Speed is an essential parameter. The government machinery is well aware of the prudent policies to be incrementally adopted. The primary goal for fiscal policy should be to cushion the downward shock as much as possible and set the conditions for the economy to bounce back. So, initial Central Government and Reserve Bank of India’s monetary policy responses were primarily aimed at cushioning the blow to households and firms.
Direct Beneficiary transfers are good ways to provide needy succor to the real beneficiaries. Finance Minister, Nirmala Sitharaman, had announced the stimulus package, which is only the first installment – mostly welfare measure. Also, the Government has provided relief to delay payments (tax filings, student debt payments, and small business loan payments) as much as possible to help households and firms through the most challenging months in the downturn.
The initial set of RBI announcements makes it easier and less expensive to borrow, encouraging firms and consumers to accelerate investment and encourage purchasing decisions. In addition, the government also needs to accelerate payments to suppliers and vendors to improve their cash flow during this difficult time.
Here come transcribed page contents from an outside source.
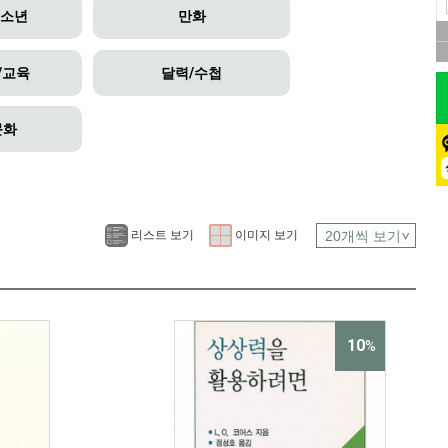
청소년
만화
/교육
달력/수첩
문화
리스트 보기
이미지 보기
10
%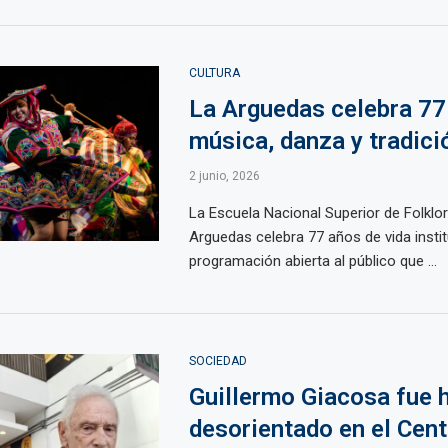
CULTURA
La Arguedas celebra 77
música, danza y tradici
2 junio, 2026
La Escuela Nacional Superior de Folklo
Arguedas celebra 77 años de vida insti
programación abierta al público que ...
SOCIEDAD
Guillermo Giacosa fue 
desorientado en el Cent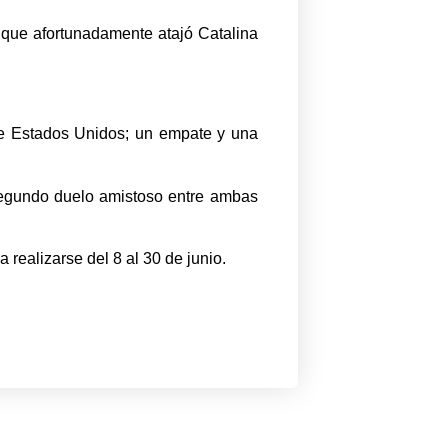
, que afortunadamente atajó Catalina
 de Estados Unidos; un empate y una
 segundo duelo amistoso entre ambas
realizarse del 8 al 30 de junio.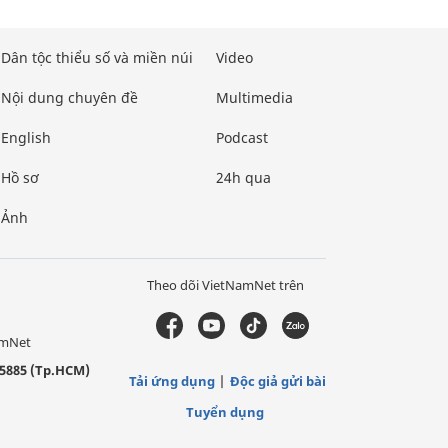
Dân tộc thiểu số và miền núi
Video
Nội dung chuyên đề
Multimedia
English
Podcast
Hồ sơ
24h qua
Ảnh
Theo dõi VietNamNet trên
amNet
5885 (Tp.HCM)
Tải ứng dụng
Độc giả gửi bài
Tuyển dụng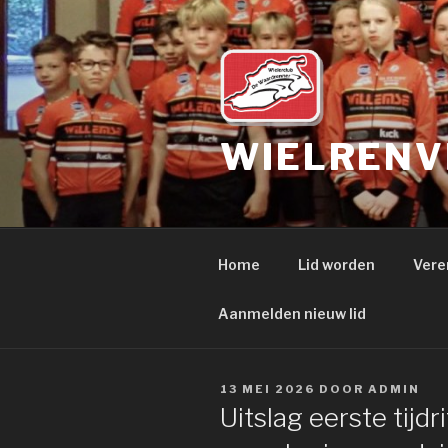
Naar
de
inhoud
springen
WIELRENV
Home
Lid worden
Vere
Aanmelden nieuw lid
GEPLAATST
13 MEI 2026
DOOR
ADMIN
OP
Uitslag eerste tijd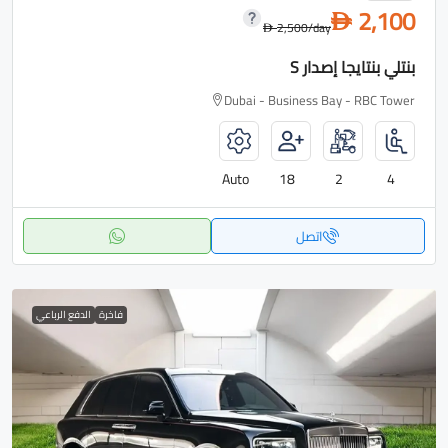
2,100
D
2,500
/day
D
بنتلي بنتايجا إصدار S
Dubai - Business Bay - RBC Tower
Auto
18
2
4
اتصل
فاخرة
الدفع الرباعي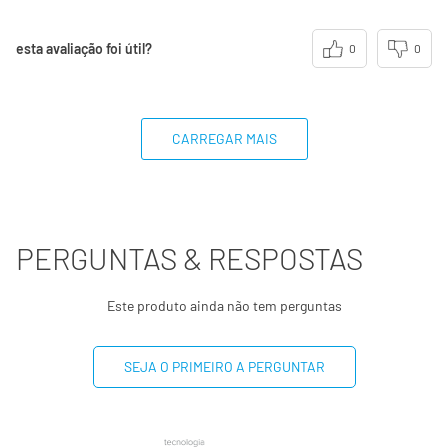
esta avaliação foi útil?
0
0
CARREGAR MAIS
PERGUNTAS & RESPOSTAS
Este produto ainda não tem perguntas
SEJA O PRIMEIRO A PERGUNTAR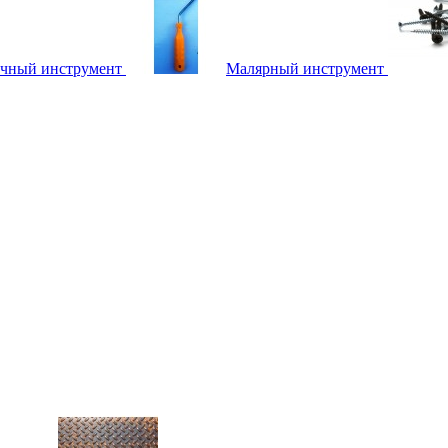
чный инструмент
Малярный инструмент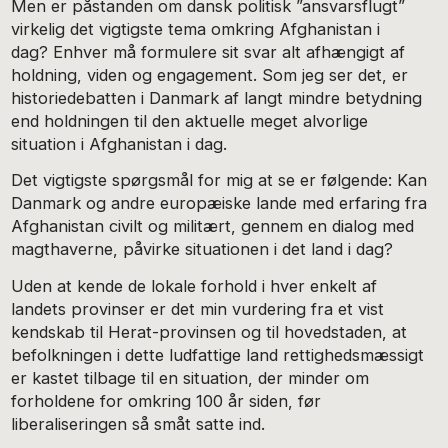
Men er påstanden om dansk politisk ”ansvarsflugt”
virkelig det vigtigste tema omkring Afghanistan i
dag? Enhver må formulere sit svar alt afhængigt af
holdning, viden og engagement. Som jeg ser det, er
historiedebatten i Danmark af langt mindre betydning
end holdningen til den aktuelle meget alvorlige
situation i Afghanistan i dag.
Det vigtigste spørgsmål for mig at se er følgende: Kan
Danmark og andre europæiske lande med erfaring fra
Afghanistan civilt og militært, gennem en dialog med
magthaverne, påvirke situationen i det land i dag?
Uden at kende de lokale forhold i hver enkelt af
landets provinser er det min vurdering fra et vist
kendskab til Herat-provinsen og til hovedstaden, at
befolkningen i dette ludfattige land rettighedsmæssigt
er kastet tilbage til en situation, der minder om
forholdene for omkring 100 år siden, før
liberaliseringen så småt satte ind.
To revive the economy, both the Central and State governments must formulate a slew of policies and campaigns meant to push people back to work, encourage business confidence and protect as many companies from failing as possible. By conservative estimates, the requirement is additional spending of at least INR5 lakh crores to avoid full-blown recession. Direct transfer to BPL families is laudable until social distancing and other restrictions are lifted. And, the World Bank announced the US $.
One billion loans. As per IMF Chief Economist, Gita Gopinath, s India is spending around 1% of its GDP to combat the economic impact of Covid-19, but emerging markets on average are spending 2.5%. So, India can spend more. Surely, Modi and his team of economic advisors are well aware of the need to spend more incrementally by targeted financial infusion; but not by squandering the scarce resources.
Finally, Covid-19 has brought into limelight the real plight of migrant labor without adequate protections left free to fend for themselves after 73 years of democracy and socialism. In retrospect, the Central and State governments must enact labor laws that must provide to them adequate ‘safety net’ like direct payment of wages into their Bank Accounts based on minimum wages for various skills, provident fund, medical facilities and health insurance, housing provisions, ration cards and so on covering all aspects of their livelihoods. Surely, they cannot be left to fend for themselves in a nation that prides itself as “Welfare State”.
In sum, the real challenge is the revival of the economy. There are no magic wands available to restore it to pre-Covid-19 status. No need to endlessly decry and berate the government machinery for its failure to redress the situation. After all, the nation collectively is waging War against the Covid-19 pandemic. To recover from the disruption and destruction to “lives, livelihoods and economy”, the collective will of the nation is vital; but not demoralizing vituperative diatribe poured endlessly against the current state of affairs.